@bill, the market has appreciated 25% by the time I was going to sign. So yes, there is a high possibility that another more favorable offer is lined up to take over. Once the cancellation form was forwarded to me, I have not been able to get hold of the listing agent nor the broker.
I'm very confident that attitude was not detected by the professionals involved. Clearly, such disdane, reflects you thought you knew more than the agent. That didn't quite work out did it.
Very often buyers do things they are advised not to do. Even, when in a short sale transaction and the buyer is advised all things exists on the precarious edge of failure, they do dumb things and look for someone else to blame.
Whether it's a short sale or tranditional sale, the buyer should be very aware the listing agent has been piling up folks ready to buy who are waiting for the buyer to do something dumb. That is the status of real estate sales today. Low inventory means real, in the trenches fighting, for the good values.
Is there a chance you can get the property back? Yes, there is always a chance..
This can not be accomplished soliciting opionions from strangers on the internet. You need regain the confidence of your 'ignorant' agent, (goog luck with that) then follow, to the letter, the instructions of the professional you hired to represent you.
Too often, once the buyer or seller does something dumb, this allows the bank or investor to jump on an offer available that originates behind the curtain. The shame of it is, six months down the road you will see the other party bought it for less than your offer. Real estate transactions, such as short sales that are essentially a house of cards, are destined for failure when everyone involved does not recognoize this reality. Both you and the seller failed in this regard. You may want to reconsider if a short sale is suitable for your purchase goals.

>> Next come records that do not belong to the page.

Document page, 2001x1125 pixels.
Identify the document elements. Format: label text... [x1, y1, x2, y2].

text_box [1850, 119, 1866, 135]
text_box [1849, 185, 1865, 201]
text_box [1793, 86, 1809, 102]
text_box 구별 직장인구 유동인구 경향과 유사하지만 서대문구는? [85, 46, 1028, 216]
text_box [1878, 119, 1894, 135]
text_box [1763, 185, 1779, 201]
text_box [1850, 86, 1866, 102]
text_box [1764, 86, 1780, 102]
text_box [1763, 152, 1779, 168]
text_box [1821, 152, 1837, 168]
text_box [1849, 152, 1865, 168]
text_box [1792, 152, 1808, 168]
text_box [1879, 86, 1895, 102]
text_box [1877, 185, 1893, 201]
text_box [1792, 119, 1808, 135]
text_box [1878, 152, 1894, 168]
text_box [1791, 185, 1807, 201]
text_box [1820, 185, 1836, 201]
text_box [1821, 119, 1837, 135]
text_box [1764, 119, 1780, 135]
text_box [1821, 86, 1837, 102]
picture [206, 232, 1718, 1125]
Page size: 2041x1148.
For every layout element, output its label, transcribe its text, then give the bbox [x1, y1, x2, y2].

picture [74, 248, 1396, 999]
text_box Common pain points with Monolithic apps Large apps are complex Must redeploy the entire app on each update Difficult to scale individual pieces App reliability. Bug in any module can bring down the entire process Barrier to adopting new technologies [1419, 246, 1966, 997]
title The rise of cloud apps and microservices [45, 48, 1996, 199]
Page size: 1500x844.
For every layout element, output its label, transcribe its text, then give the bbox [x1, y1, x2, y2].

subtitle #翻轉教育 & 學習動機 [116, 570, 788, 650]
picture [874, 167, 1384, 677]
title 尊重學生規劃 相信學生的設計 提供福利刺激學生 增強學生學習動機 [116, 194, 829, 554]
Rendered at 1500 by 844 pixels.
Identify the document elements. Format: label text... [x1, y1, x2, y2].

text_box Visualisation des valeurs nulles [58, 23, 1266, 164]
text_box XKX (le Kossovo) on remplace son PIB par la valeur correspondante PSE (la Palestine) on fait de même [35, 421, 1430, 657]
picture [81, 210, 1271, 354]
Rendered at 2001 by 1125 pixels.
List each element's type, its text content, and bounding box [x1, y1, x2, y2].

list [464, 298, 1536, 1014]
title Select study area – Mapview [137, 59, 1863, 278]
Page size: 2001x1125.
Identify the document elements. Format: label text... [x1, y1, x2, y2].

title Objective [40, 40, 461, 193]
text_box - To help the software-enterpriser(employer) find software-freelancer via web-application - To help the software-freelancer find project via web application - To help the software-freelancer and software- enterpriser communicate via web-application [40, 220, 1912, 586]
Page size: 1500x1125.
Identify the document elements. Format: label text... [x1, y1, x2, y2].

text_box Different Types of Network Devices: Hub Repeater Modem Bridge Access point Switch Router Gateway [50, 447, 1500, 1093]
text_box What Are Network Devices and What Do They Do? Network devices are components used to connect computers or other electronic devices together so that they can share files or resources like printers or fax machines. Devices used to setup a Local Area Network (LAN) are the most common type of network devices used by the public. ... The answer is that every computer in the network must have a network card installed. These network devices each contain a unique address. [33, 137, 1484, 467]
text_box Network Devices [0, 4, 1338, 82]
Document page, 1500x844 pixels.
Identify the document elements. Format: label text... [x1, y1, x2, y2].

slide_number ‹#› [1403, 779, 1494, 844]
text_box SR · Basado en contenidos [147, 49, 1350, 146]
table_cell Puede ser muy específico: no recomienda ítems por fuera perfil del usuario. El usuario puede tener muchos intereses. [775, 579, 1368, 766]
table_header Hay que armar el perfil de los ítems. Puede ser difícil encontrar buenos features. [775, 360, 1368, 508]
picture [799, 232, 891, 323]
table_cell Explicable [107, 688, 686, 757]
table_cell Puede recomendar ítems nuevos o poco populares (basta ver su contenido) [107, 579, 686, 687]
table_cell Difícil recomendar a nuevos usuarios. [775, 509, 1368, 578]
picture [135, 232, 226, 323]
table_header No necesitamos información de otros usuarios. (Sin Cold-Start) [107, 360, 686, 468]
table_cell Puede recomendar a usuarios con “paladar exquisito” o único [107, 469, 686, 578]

The reality here is that once terms of the original agreement are made....all parties involved must approve for things to move forward. For whatever reason, the seller's lender did not agree to an extension. Under normal circumstances, this would terminate the agreement.
Check carefully...but there is normally verbiage that clarifies the customers obligation to sign a release of funds document should things not work out.
Keeping it real....they probably had the property under contract very shortly after the lender elected not to extend and under more favorable terms.